====== Document segment

Blog Post from October 27, 2017
Apple advances Sophatar with new features in IOS11


At Sophatar we’re all about creating higher customer engagement in brick & mortar retail and hospitality businesses. Many vendors claim to do the same but they resort to complex and expensive setups to try to link physical and online activity. This includes some methods that only work partially or that have a ‘creep factor’ that is way too high for general customer adoption beyond a pilot project...

Think for instance about face recognition from in-store cameras, or MAC address sniffing. The latter can even no longer uniquely identify a customer’s multiple visits to the store, as now the Wi-Fi MAC address of an iPhone is being randomized as long as it is not actually connected to a Wi-Fi network.

During our vacation in Italy this year we bought a t-shirt that states ‘Simplicity is the ultimate sophistication (Leanardo da Vinci)’. So yes that’s our mantra here at Sophatar as well. Read on to find out why...

============
====== Dataset entries

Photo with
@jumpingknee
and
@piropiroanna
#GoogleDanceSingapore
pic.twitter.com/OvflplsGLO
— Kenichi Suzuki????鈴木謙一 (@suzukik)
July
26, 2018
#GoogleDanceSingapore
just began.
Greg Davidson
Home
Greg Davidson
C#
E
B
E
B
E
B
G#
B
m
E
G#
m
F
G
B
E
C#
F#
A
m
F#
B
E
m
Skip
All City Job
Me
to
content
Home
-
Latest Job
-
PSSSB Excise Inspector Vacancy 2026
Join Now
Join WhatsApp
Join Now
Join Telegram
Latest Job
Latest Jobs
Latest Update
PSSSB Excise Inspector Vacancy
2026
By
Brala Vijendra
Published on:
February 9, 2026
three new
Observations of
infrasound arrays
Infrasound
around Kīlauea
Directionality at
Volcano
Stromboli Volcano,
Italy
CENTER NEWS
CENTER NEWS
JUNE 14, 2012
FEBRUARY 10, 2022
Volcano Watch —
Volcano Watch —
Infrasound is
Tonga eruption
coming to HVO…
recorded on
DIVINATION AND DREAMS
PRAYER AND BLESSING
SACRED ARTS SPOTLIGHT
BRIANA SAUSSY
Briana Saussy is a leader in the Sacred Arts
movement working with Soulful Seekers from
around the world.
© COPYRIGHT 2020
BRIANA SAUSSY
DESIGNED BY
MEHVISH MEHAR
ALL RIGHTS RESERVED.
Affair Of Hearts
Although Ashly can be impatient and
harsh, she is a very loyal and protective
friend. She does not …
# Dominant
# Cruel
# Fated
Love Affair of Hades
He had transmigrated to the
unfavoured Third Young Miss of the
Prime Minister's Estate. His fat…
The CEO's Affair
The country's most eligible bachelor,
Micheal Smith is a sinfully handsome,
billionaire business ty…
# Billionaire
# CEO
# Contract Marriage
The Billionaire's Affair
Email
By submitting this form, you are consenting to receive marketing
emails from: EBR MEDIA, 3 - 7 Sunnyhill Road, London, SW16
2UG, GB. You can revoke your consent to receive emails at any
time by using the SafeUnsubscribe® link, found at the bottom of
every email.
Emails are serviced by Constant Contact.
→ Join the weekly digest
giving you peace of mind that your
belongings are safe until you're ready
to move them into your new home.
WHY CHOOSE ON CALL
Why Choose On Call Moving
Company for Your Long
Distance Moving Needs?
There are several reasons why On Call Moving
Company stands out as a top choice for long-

============

- _The problem_
According to the blog post about Sophatar, why can MAC address sniffing no longer uniquely identify a customer's multiple visits to a store? Answer in one to three sentences. You can do this without the records.

- _Written answer_
An iPhone's Wi-Fi MAC address is now randomized as long as the phone is not actually connected to a Wi-Fi network. Because of this, the same customer can no longer be recognized across separate store visits by that address.